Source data
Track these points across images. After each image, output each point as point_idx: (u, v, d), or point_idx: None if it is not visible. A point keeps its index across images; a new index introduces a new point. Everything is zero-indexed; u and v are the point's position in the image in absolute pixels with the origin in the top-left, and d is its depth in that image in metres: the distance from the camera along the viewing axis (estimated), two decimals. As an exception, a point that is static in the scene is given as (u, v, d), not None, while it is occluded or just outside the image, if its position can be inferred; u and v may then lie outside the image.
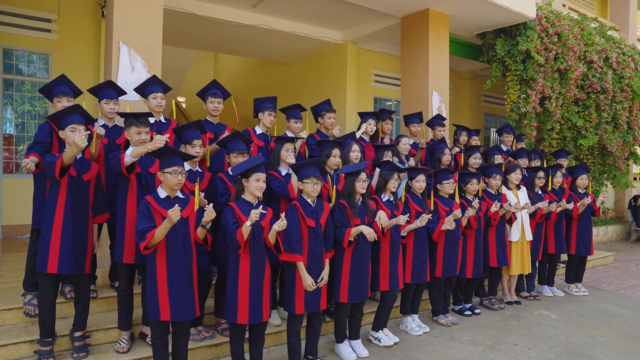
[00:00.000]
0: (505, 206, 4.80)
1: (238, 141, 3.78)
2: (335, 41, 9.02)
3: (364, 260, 3.70)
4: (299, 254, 3.31)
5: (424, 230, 4.28)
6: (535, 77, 7.52)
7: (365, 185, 3.70)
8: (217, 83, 4.35)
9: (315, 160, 3.49)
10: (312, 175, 3.39)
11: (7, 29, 6.08)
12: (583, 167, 5.78)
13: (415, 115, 5.82)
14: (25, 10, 6.17)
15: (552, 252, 5.64)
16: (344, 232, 3.52)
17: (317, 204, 3.49)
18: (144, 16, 4.72)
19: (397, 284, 3.96)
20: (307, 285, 3.30)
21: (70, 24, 6.46)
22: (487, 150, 5.82)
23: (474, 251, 4.76)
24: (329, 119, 4.95)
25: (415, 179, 4.33)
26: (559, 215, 5.57)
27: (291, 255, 3.31)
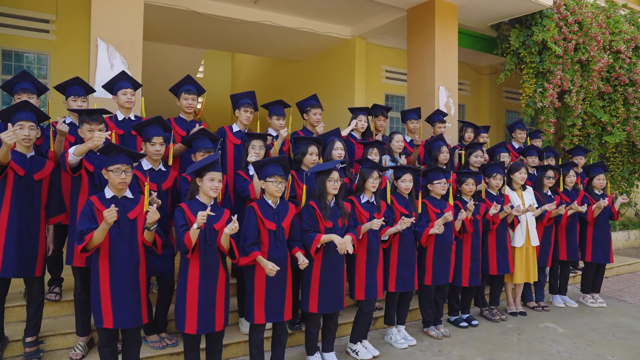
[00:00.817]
0: (506, 208, 4.39)
1: (204, 139, 3.57)
2: (343, 37, 8.73)
3: (337, 267, 3.41)
4: (256, 251, 3.06)
5: (410, 235, 3.95)
6: (552, 69, 6.98)
7: (338, 185, 3.41)
8: (191, 78, 4.17)
9: (279, 158, 3.23)
10: (275, 174, 3.14)
11: (5, 31, 6.14)
12: (600, 166, 5.25)
13: (412, 111, 5.46)
14: (23, 11, 6.21)
15: (564, 259, 5.15)
16: (313, 237, 3.25)
17: (280, 205, 3.24)
18: (124, 12, 4.60)
19: (375, 292, 3.65)
20: (269, 270, 2.98)
21: (68, 24, 6.46)
22: (493, 147, 5.41)
23: (470, 257, 4.37)
24: (314, 115, 4.67)
25: (401, 179, 4.00)
26: (572, 219, 5.09)
27: (247, 258, 3.06)
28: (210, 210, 2.98)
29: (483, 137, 6.09)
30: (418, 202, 4.07)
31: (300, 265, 3.13)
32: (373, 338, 4.12)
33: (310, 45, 9.16)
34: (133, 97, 3.87)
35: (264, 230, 3.13)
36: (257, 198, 3.52)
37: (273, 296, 3.15)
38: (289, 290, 3.24)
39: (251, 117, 4.33)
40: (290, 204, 3.32)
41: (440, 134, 5.02)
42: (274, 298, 3.15)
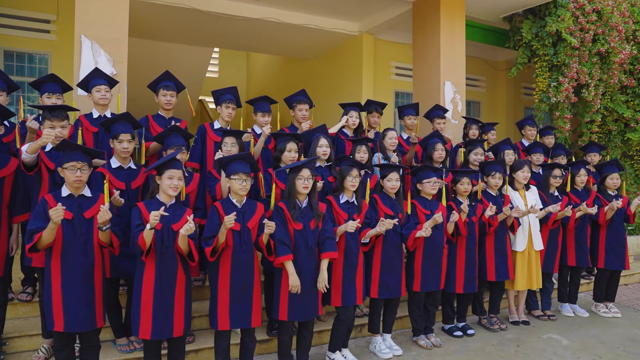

▶ [What is expected] Retype the portion of the data above that starts on the line with "17: (317, 204, 3.49)" and finishes on the line with "27: (291, 255, 3.31)", including both of those lines.

▶ [Solution for this exercise]
17: (317, 204, 3.49)
18: (144, 16, 4.72)
19: (397, 284, 3.96)
20: (307, 285, 3.30)
21: (70, 24, 6.46)
22: (487, 150, 5.82)
23: (474, 251, 4.76)
24: (329, 119, 4.95)
25: (415, 179, 4.33)
26: (559, 215, 5.57)
27: (291, 255, 3.31)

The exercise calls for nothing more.